Exercise aim: Your answer should hold all lines of the entries that include the word "pixels".

Material provided:
-*-

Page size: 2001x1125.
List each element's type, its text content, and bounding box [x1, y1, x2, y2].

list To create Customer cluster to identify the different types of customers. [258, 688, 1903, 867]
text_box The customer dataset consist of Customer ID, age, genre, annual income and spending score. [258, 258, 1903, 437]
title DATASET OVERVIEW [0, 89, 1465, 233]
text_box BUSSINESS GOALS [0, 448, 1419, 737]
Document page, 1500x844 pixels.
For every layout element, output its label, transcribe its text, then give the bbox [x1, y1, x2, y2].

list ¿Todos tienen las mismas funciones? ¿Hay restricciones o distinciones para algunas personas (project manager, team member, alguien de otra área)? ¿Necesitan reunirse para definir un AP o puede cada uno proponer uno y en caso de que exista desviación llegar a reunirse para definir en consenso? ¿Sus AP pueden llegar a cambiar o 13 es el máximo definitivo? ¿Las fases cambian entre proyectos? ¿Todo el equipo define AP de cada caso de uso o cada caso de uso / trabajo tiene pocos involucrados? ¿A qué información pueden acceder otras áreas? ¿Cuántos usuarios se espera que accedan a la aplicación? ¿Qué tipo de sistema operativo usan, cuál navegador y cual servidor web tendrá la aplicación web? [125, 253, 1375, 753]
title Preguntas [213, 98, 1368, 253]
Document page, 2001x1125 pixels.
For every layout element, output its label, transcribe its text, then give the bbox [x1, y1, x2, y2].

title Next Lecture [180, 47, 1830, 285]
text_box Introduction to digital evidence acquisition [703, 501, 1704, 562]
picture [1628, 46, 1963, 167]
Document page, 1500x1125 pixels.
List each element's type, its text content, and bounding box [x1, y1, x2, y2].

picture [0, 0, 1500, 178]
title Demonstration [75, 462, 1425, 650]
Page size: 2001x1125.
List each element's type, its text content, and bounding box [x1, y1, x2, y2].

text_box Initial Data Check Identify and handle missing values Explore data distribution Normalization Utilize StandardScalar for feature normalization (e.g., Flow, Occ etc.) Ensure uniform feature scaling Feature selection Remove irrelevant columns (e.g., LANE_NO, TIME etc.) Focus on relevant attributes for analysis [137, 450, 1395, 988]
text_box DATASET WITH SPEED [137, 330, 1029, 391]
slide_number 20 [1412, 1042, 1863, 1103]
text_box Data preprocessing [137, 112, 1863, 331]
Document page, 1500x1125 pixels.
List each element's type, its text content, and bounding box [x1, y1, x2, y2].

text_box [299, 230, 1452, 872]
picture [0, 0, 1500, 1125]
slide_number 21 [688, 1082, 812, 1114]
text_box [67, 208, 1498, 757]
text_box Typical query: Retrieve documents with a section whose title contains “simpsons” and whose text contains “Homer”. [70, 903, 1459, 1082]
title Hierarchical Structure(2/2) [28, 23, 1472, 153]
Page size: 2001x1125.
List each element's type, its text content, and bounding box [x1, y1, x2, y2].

-*-

Output for this task:
Document page, 1500x844 pixels.
Document page, 2001x1125 pixels.
Document page, 1500x1125 pixels.
Document page, 1500x1125 pixels.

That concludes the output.